Parenting Styles in Counselling
Many parents who have come to the counselling session are prepared to speak with the counsellor to gain some insight into an issue or problem. But some parents do not understand why they need to be involved in the counselling sessions, and others know why, but do not want to be involved.
Some parents are silent, (Ollier, and Hobday, 2001). Maybe their anxiety is due to their fear of being blamed for their child’s behaviour. It is important for the counsellor to explain that if a child does partake in negative behaviour, it is not always because something is happening at home, sometimes the cause can be associated with school or friends and acquaintances. Encourage the parents to work with you to find a solution.
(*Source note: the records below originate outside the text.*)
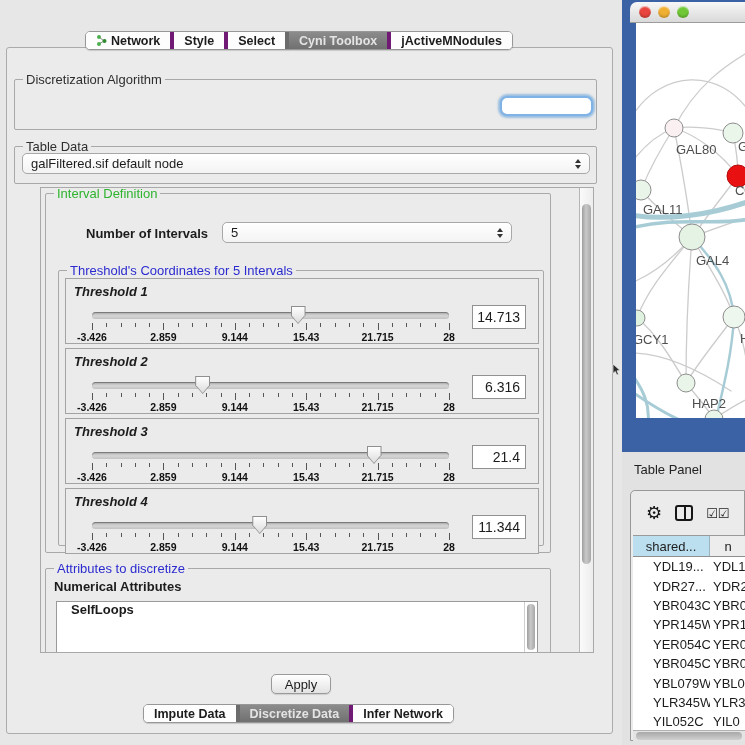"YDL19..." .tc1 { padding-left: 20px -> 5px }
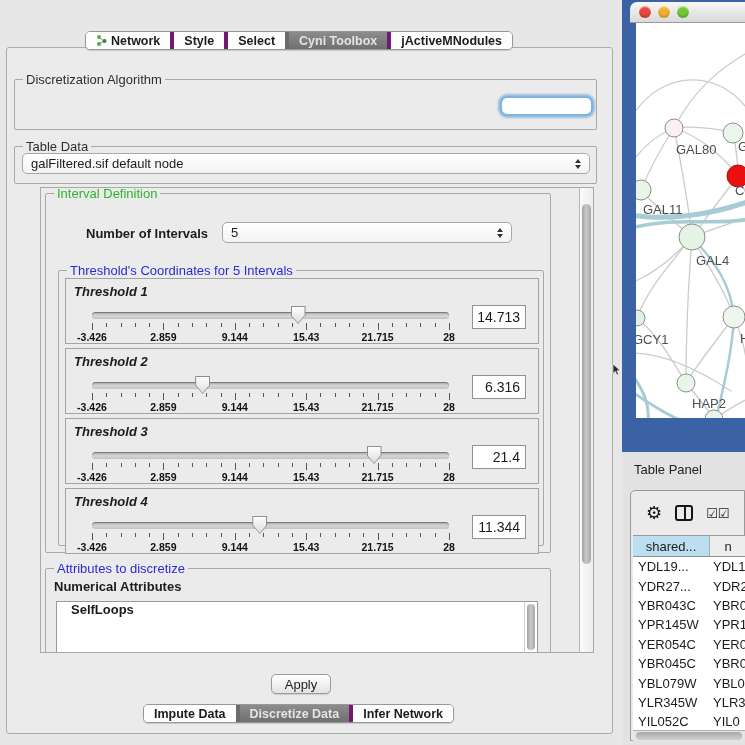"TopologicalCoefficient" div.attr-item { html: none -> <div>TopologicalCoefficient</div> }
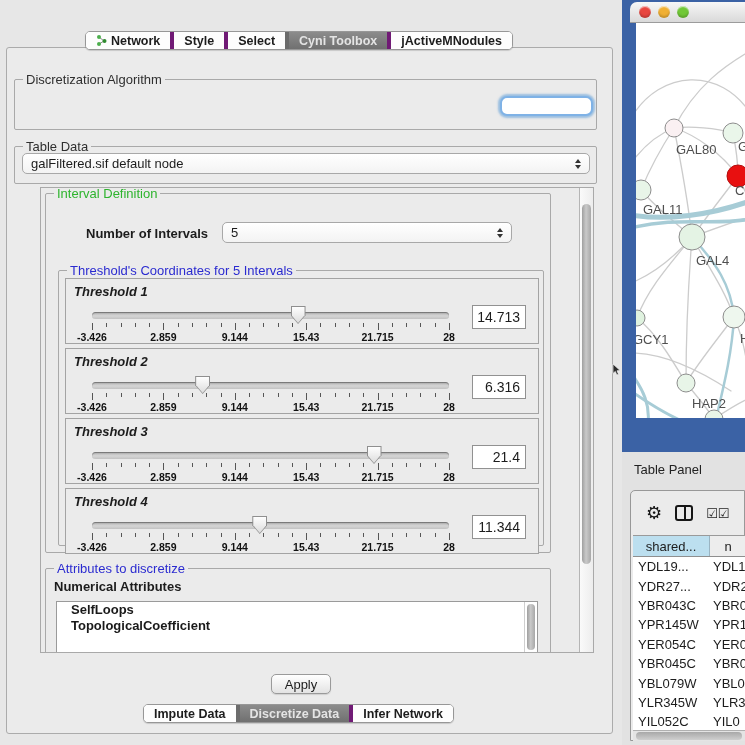"BetweennessCentrality" div.attr-item { html: none -> <div>BetweennessCentrality</div> }
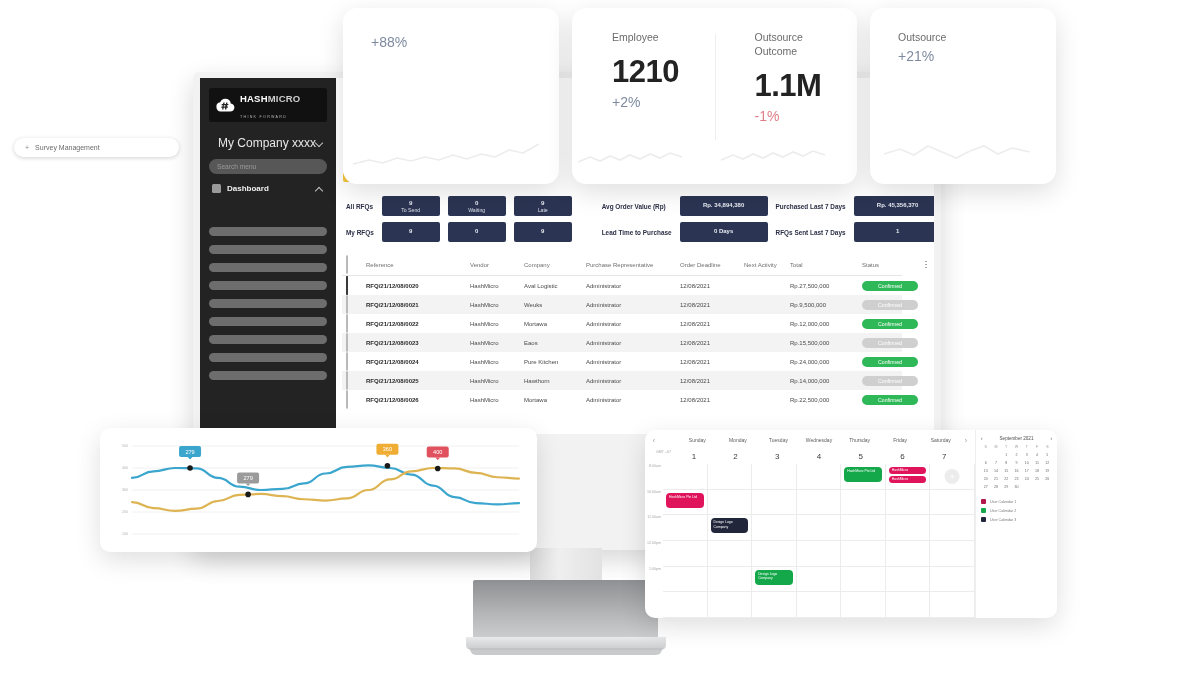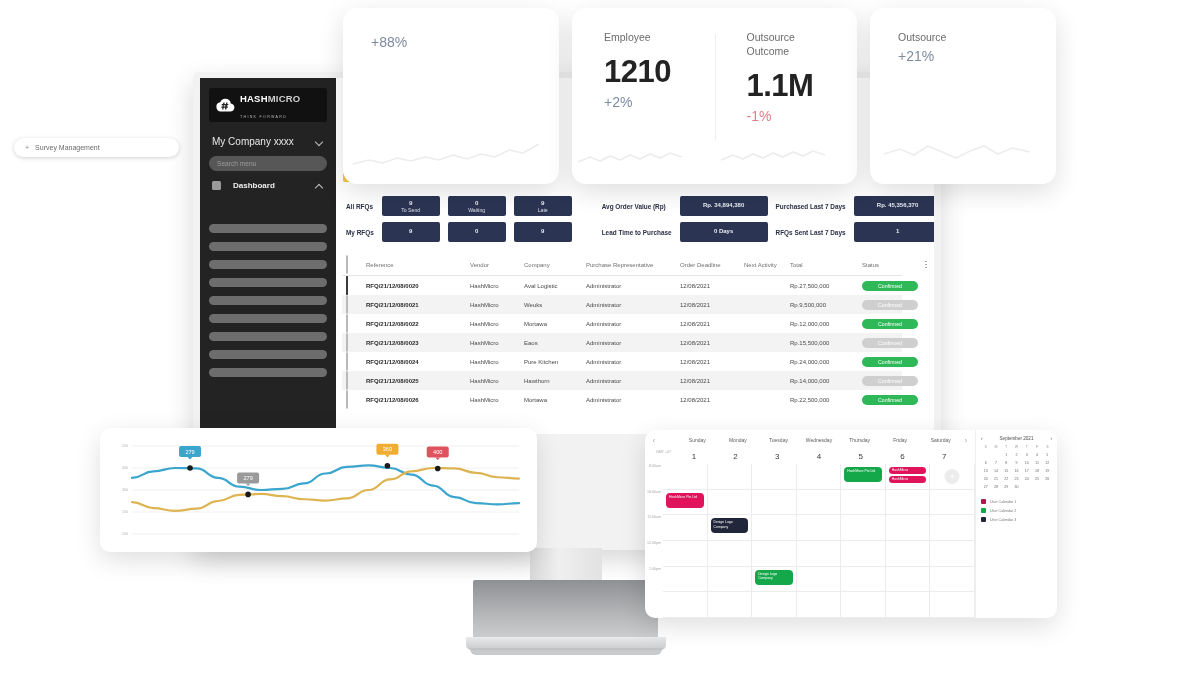"Employee" .kpi-cell { padding-left: 32px -> 40px }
Dependent parents can believe that the counsellor will “fix the problem” or they can become dependent upon meeting with the counsellor because they leave the counsellor feeling positive. Encourage the parent to take responsibility for their decisions, encourage autonomy.
Aggressive parents need a different strategy altogether. Never see these clients late in the afternoon or when you could be in the office alone. Always ensure you have an “emergency exit” plan in place if you find you need to quickly leave the room. If children are present, remove the children saying: “I’ll just take the children out to the play area so we can discuss this matter ourselves”, or something similar.
In separated families, the division of loyalties can be difficult for children to manage. This can often raise issues as to which parent should be involved in the counselling session. Remember, with the use of open questions, empathic responses and the use of solution-focused therapy, the counsellor must always encourage the parents, to move toward working together to promote the best outcome for the child.
Foster carers and adoptive parents will probably never know the full extent of a particular child’s past experiences (Ollier, et. al. 2001). As a significant number of foster care children and adopted children have been abused or neglected, they often suffer emotional disturbances that can cause behavioural problems. Gaining trust with these children is a common problem as many children will spend a lot of energy “testing the waters” to find how their new (foster or adoptive) parents will respond to provocation. This can cause the parents to have feelings of inadequacy.